EXERCISE GOAL: Count how many lines in the items below contain the word "Union". Give only that number.

INPUT DATA:

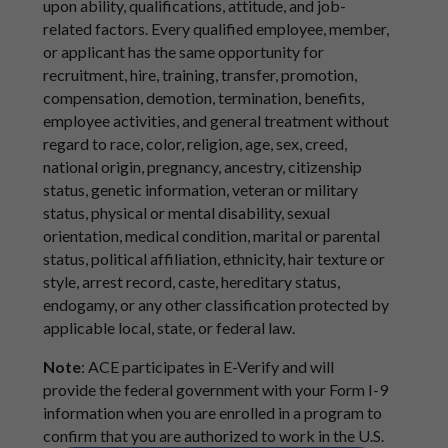
upon ability, qualifications, attitude, and job-
related factors. Every qualified employee, member,
or applicant has the same opportunity for
recruitment, hire, training, transfer, promotion,
compensation, demotion, termination, benefits,
employee activities, and general treatment without
regard to race, color, religion, age, sex, creed,
national origin, pregnancy, ancestry, citizenship
status, genetic information, veteran or military
status, physical or mental disability, sexual
orientation, medical condition, marital or parental
status, political affiliation, ethnicity, hair texture or
style, arrest record, caste, hereditary status,
endogamy, or any other classification protected by
applicable local, state, or federal law.
Note
: ACE participates in E-Verify and will
provide the federal government with your Form I-9
information when you are enrolled in a program to
confirm that you are authorized to work in the U.S.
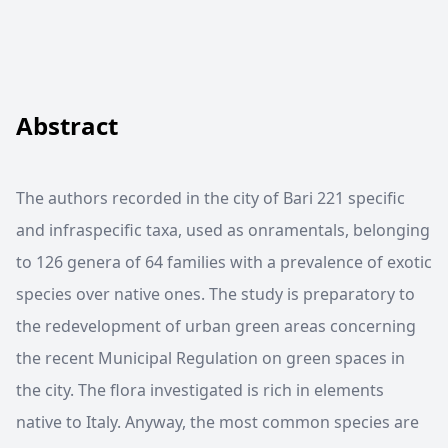
Abstract
The authors recorded in the city of Bari 221 specific
and infraspecific taxa, used as onramentals, belonging
to 126 genera of 64 families with a prevalence of exotic
species over native ones. The study is preparatory to
the redevelopment of urban green areas concerning
the recent Municipal Regulation on green spaces in
the city. The flora investigated is rich in elements
native to Italy. Anyway, the most common species are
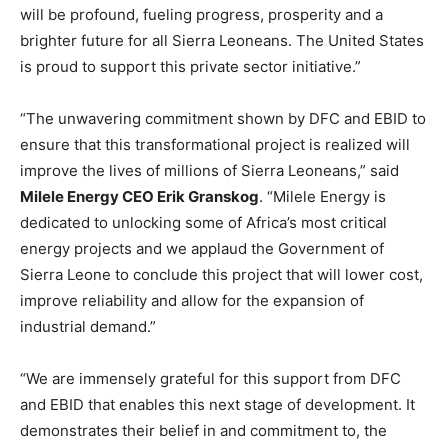
will be profound, fueling progress, prosperity and a
brighter future for all Sierra Leoneans. The United States
is proud to support this private sector initiative.”
“The unwavering commitment shown by DFC and EBID to
ensure that this transformational project is realized will
improve the lives of millions of Sierra Leoneans,” said
Milele Energy CEO Erik Granskog
. “Milele Energy is
dedicated to unlocking some of Africa’s most critical
energy projects and we applaud the Government of
Sierra Leone to conclude this project that will lower cost,
improve reliability and allow for the expansion of
industrial demand.”
“We are immensely grateful for this support from DFC
and EBID that enables this next stage of development. It
demonstrates their belief in and commitment to, the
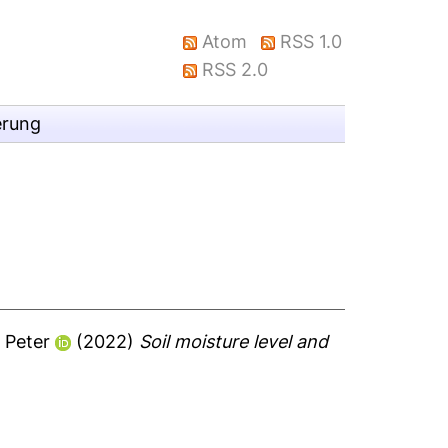
Atom
RSS 1.0
RSS 2.0
erung
 Peter
(2022)
Soil moisture level and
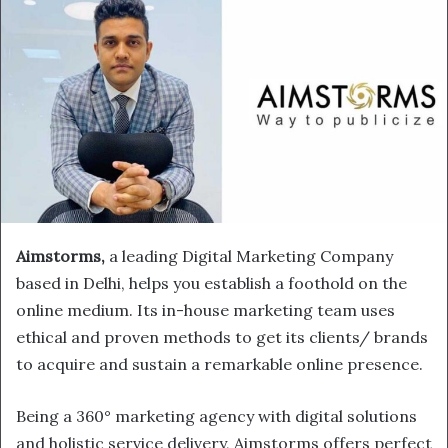
Aimstorms,
a leading Digital Marketing Company
based in Delhi, helps you establish a foothold on the
online medium. Its in-house marketing team uses
ethical and proven methods to get its clients/ brands
to acquire and sustain a remarkable online presence.
Being a 360° marketing agency with digital solutions
and holistic service delivery, Aimstorms offers perfect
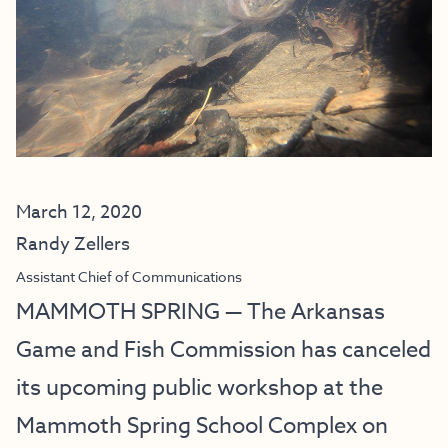
March 12, 2020
Randy Zellers
Assistant Chief of Communications
MAMMOTH SPRING — The Arkansas
Game and Fish Commission has canceled
its upcoming public workshop at the
Mammoth Spring School Complex on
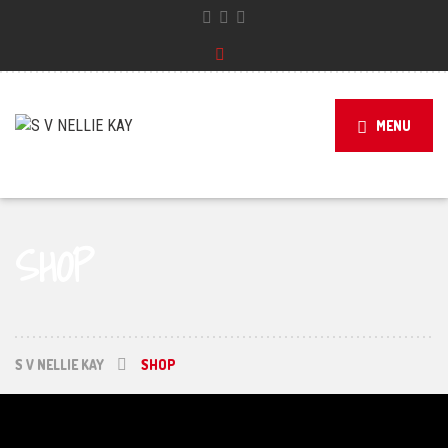
MENU
SHOP
S V NELLIE KAY
SHOP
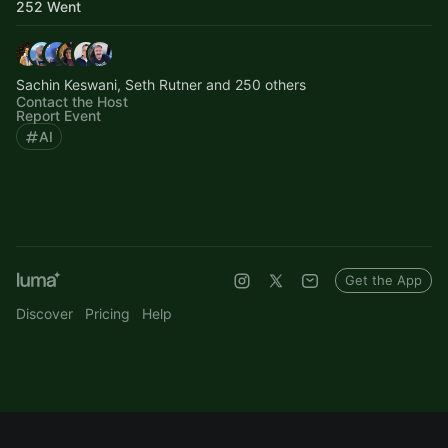
252 Went
Sachin Keswani, Seth Rutner and 250 others
Contact the Host
Report Event
AI
Get the App
Discover
Pricing
Help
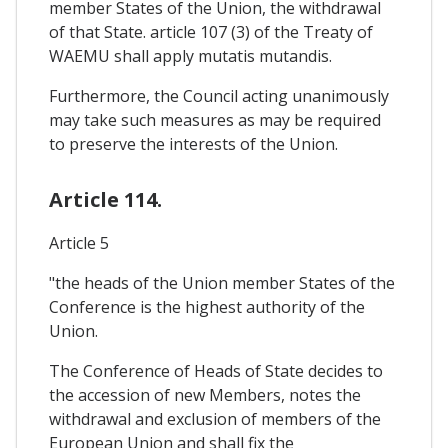
member States of the Union, the withdrawal
of that State. article 107 (3) of the Treaty of
WAEMU shall apply mutatis mutandis.
Furthermore, the Council acting unanimously
may take such measures as may be required
to preserve the interests of the Union.
Article 114.
Article 5
"the heads of the Union member States of the
Conference is the highest authority of the
Union.
The Conference of Heads of State decides to
the accession of new Members, notes the
withdrawal and exclusion of members of the
European Union and shall fix the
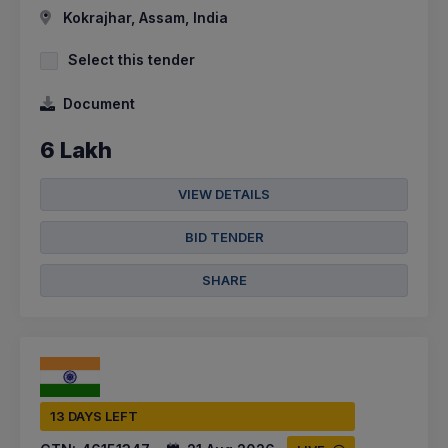
Kokrajhar, Assam, India
Select this tender
Document
6 Lakh
VIEW DETAILS
BID TENDER
SHARE
13 DAYS LEFT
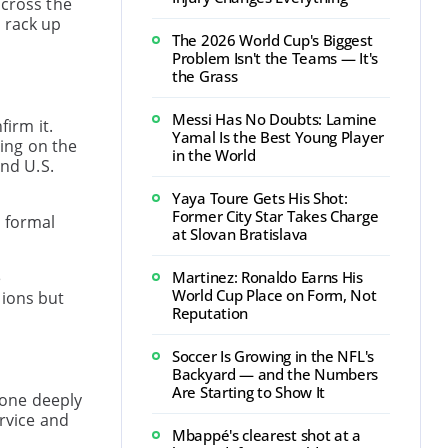
across the
 rack up
The 2026 World Cup's Biggest
Problem Isn't the Teams — It's
the Grass
Messi Has No Doubts: Lamine
firm it.
Yamal Is the Best Young Player
ing on the
in the World
and U.S.
Yaya Toure Gets His Shot:
Former City Star Takes Charge
a formal
at Slovan Bratislava
e
Martinez: Ronaldo Earns His
World Cup Place on Form, Not
sions but
Reputation
Soccer Is Growing in the NFL's
Backyard — and the Numbers
Are Starting to Show It
eone deeply
rvice and
Mbappé's clearest shot at a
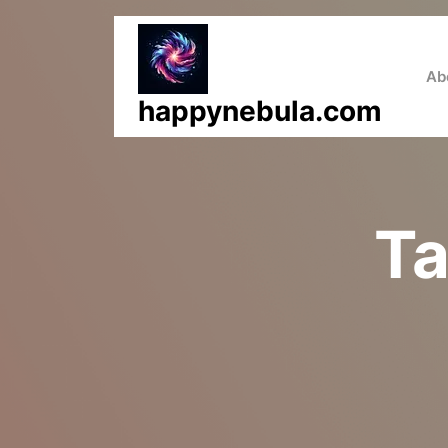
Skip
to
content
Ab
happynebula.com
T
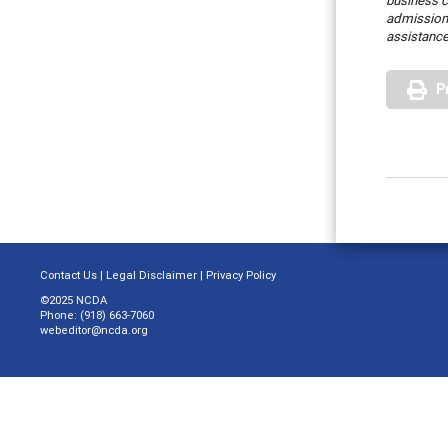
business c
admission
assistance
P
Contact Us
|
Legal Disclaimer
|
Privacy Policy
©2025 NCDA
Phone: (918) 663-7060
webeditor@ncda.org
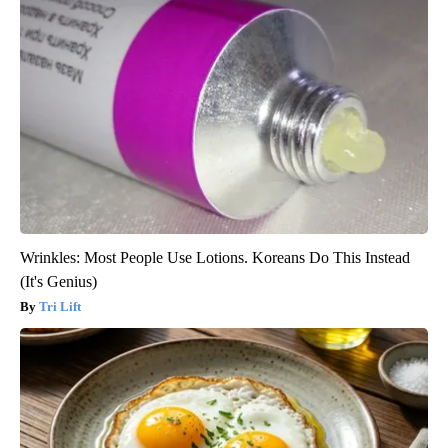
Wrinkles: Most People Use Lotions. Koreans Do This Instead
(It's Genius)
Tri Lift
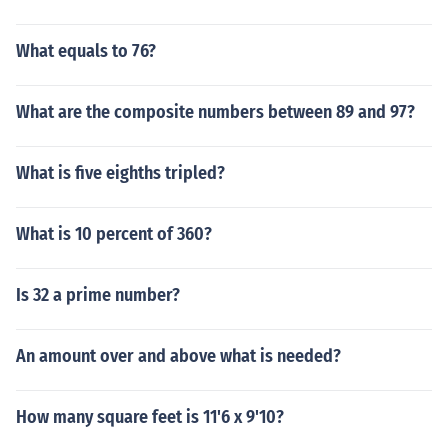
What equals to 76?
What are the composite numbers between 89 and 97?
What is five eighths tripled?
What is 10 percent of 360?
Is 32 a prime number?
An amount over and above what is needed?
How many square feet is 11'6 x 9'10?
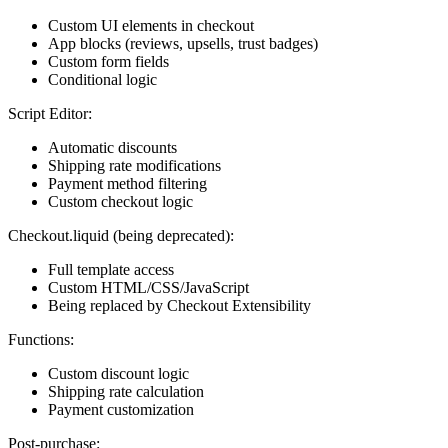
Custom UI elements in checkout
App blocks (reviews, upsells, trust badges)
Custom form fields
Conditional logic
Script Editor:
Automatic discounts
Shipping rate modifications
Payment method filtering
Custom checkout logic
Checkout.liquid (being deprecated):
Full template access
Custom HTML/CSS/JavaScript
Being replaced by Checkout Extensibility
Functions:
Custom discount logic
Shipping rate calculation
Payment customization
Post-purchase:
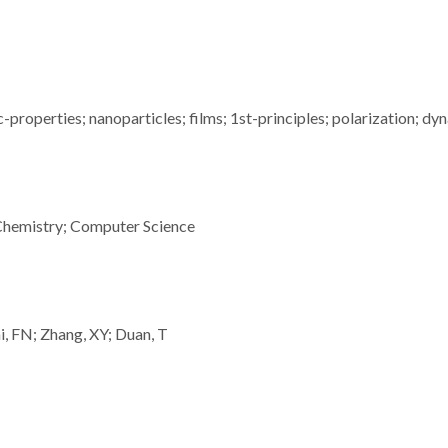
properties; nanoparticles; films; 1st-principles; polarization; dy
Chemistry; Computer Science
i, FN; Zhang, XY; Duan, T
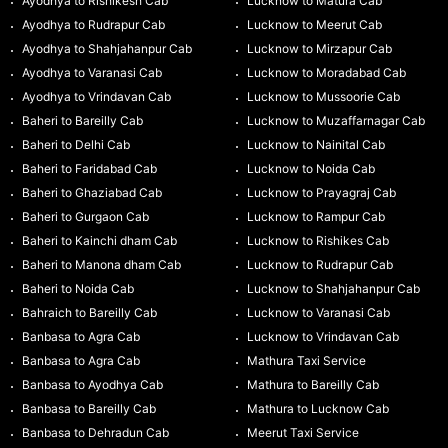
Ayodhya to Rishikesh Cab
Lucknow to Matura Cab
Ayodhya to Rudrapur Cab
Lucknow to Meerut Cab
Ayodhya to Shahjahanpur Cab
Lucknow to Mirzapur Cab
Ayodhya to Varanasi Cab
Lucknow to Moradabad Cab
Ayodhya to Vrindavan Cab
Lucknow to Mussoorie Cab
Baheri to Bareilly Cab
Lucknow to Muzaffarnagar Cab
Baheri to Delhi Cab
Lucknow to Nainital Cab
Baheri to Faridabad Cab
Lucknow to Noida Cab
Baheri to Ghaziabad Cab
Lucknow to Prayagraj Cab
Baheri to Gurgaon Cab
Lucknow to Rampur Cab
Baheri to Kainchi dham Cab
Lucknow to Rishikes Cab
Baheri to Manona dham Cab
Lucknow to Rudrapur Cab
Baheri to Noida Cab
Lucknow to Shahjahanpur Cab
Bahraich to Bareilly Cab
Lucknow to Varanasi Cab
Banbasa to Agra Cab
Lucknow to Vrindavan Cab
Banbasa to Agra Cab
Mathura Taxi Service
Banbasa to Ayodhya Cab
Mathura to Bareilly Cab
Banbasa to Bareilly Cab
Mathura to Lucknow Cab
Banbasa to Dehradun Cab
Meerut Taxi Service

RESPONSE AREA: 5